### EXERCISE DIRECTIONS
Make an exact copy of every entry, leaving the pictures out.

### Structured page parsing data
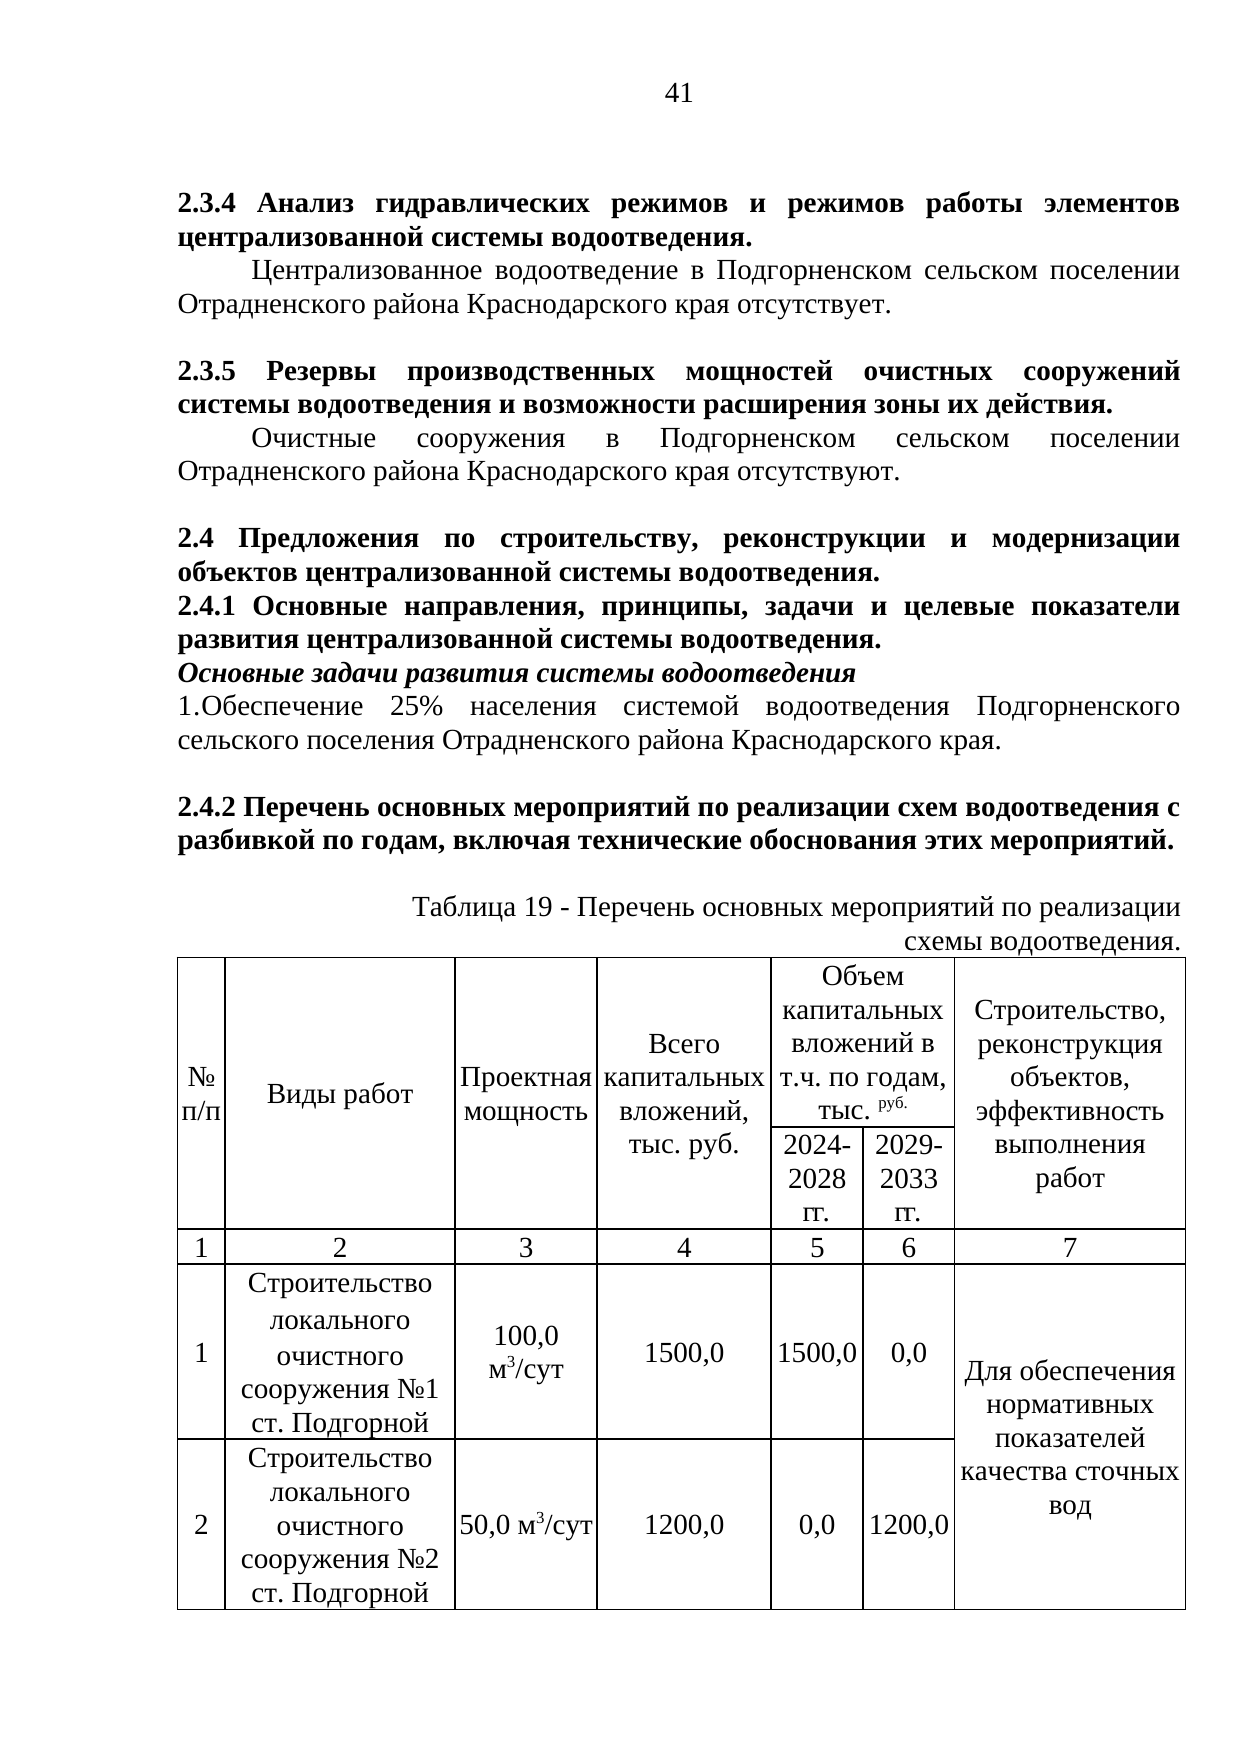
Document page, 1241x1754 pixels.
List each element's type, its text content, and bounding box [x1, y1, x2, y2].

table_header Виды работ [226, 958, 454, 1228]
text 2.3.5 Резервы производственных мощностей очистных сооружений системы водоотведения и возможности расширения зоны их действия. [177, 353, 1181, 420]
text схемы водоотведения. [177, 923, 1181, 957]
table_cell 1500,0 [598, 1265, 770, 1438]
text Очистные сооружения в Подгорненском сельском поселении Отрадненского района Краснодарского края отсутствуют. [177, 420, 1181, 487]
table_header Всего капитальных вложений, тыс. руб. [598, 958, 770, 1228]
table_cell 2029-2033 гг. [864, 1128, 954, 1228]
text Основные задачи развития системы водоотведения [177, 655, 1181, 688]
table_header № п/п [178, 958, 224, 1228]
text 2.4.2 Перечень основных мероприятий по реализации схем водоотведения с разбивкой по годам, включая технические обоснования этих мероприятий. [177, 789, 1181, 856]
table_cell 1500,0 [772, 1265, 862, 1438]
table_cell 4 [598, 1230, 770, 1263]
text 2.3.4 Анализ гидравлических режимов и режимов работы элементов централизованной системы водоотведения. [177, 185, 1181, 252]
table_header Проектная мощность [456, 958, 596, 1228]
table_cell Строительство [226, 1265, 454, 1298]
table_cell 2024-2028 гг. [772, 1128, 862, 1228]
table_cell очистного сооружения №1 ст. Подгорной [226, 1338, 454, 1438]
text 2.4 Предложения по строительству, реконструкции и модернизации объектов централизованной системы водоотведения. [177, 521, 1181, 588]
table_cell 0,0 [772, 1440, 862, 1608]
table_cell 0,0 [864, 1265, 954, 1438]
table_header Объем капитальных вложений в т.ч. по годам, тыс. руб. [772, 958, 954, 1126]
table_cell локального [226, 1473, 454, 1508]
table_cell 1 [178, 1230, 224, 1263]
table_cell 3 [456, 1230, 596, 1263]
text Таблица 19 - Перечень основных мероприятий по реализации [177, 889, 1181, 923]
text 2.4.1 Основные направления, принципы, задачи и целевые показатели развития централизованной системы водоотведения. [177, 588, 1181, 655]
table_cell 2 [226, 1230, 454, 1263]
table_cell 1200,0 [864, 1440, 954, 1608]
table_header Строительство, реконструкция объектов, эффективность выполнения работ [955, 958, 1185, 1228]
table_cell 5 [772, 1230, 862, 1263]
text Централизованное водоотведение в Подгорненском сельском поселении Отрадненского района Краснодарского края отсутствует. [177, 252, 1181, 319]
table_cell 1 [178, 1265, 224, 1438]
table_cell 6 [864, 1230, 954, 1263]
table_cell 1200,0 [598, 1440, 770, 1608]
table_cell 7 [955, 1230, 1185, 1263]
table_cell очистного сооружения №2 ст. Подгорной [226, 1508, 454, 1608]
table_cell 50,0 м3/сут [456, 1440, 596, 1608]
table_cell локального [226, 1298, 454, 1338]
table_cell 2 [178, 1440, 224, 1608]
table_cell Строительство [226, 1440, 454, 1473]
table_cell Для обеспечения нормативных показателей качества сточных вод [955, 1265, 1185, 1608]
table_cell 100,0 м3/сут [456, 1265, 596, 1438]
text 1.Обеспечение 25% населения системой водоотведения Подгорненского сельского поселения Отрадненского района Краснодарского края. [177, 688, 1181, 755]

### ANSWER TO THE EXERCISE
Document page, 1241x1754 pixels.
List each element's type, its text content, and bounding box [x1, y1, x2, y2].

table_header Виды работ [226, 958, 454, 1228]
text 2.3.5 Резервы производственных мощностей очистных сооружений системы водоотведения и возможности расширения зоны их действия. [177, 353, 1181, 420]
text схемы водоотведения. [177, 923, 1181, 957]
table_cell 1500,0 [598, 1265, 770, 1438]
text Очистные сооружения в Подгорненском сельском поселении Отрадненского района Краснодарского края отсутствуют. [177, 420, 1181, 487]
table_header Всего капитальных вложений, тыс. руб. [598, 958, 770, 1228]
table_cell 2029-2033 гг. [864, 1128, 954, 1228]
text Основные задачи развития системы водоотведения [177, 655, 1181, 688]
table_header № п/п [178, 958, 224, 1228]
text 2.4.2 Перечень основных мероприятий по реализации схем водоотведения с разбивкой по годам, включая технические обоснования этих мероприятий. [177, 789, 1181, 856]
table_cell 1500,0 [772, 1265, 862, 1438]
table_cell 4 [598, 1230, 770, 1263]
text 2.3.4 Анализ гидравлических режимов и режимов работы элементов централизованной системы водоотведения. [177, 185, 1181, 252]
table_header Проектная мощность [456, 958, 596, 1228]
table_cell Строительство [226, 1265, 454, 1298]
table_cell 2024-2028 гг. [772, 1128, 862, 1228]
table_cell очистного сооружения №1 ст. Подгорной [226, 1338, 454, 1438]
text 2.4 Предложения по строительству, реконструкции и модернизации объектов централизованной системы водоотведения. [177, 521, 1181, 588]
table_cell 0,0 [772, 1440, 862, 1608]
table_cell 0,0 [864, 1265, 954, 1438]
table_header Объем капитальных вложений в т.ч. по годам, тыс. руб. [772, 958, 954, 1126]
table_cell локального [226, 1473, 454, 1508]
table_cell 1 [178, 1230, 224, 1263]
table_cell 3 [456, 1230, 596, 1263]
text Таблица 19 - Перечень основных мероприятий по реализации [177, 889, 1181, 923]
text 2.4.1 Основные направления, принципы, задачи и целевые показатели развития централизованной системы водоотведения. [177, 588, 1181, 655]
table_cell 2 [226, 1230, 454, 1263]
table_cell 1200,0 [864, 1440, 954, 1608]
table_header Строительство, реконструкция объектов, эффективность выполнения работ [955, 958, 1185, 1228]
table_cell 5 [772, 1230, 862, 1263]
text Централизованное водоотведение в Подгорненском сельском поселении Отрадненского района Краснодарского края отсутствует. [177, 252, 1181, 319]
table_cell 1 [178, 1265, 224, 1438]
table_cell 6 [864, 1230, 954, 1263]
table_cell 1200,0 [598, 1440, 770, 1608]
table_cell 7 [955, 1230, 1185, 1263]
table_cell очистного сооружения №2 ст. Подгорной [226, 1508, 454, 1608]
table_cell 50,0 м3/сут [456, 1440, 596, 1608]
table_cell локального [226, 1298, 454, 1338]
table_cell 2 [178, 1440, 224, 1608]
table_cell Строительство [226, 1440, 454, 1473]
table_cell Для обеспечения нормативных показателей качества сточных вод [955, 1265, 1185, 1608]
table_cell 100,0 м3/сут [456, 1265, 596, 1438]
text 1.Обеспечение 25% населения системой водоотведения Подгорненского сельского поселения Отрадненского района Краснодарского края. [177, 688, 1181, 755]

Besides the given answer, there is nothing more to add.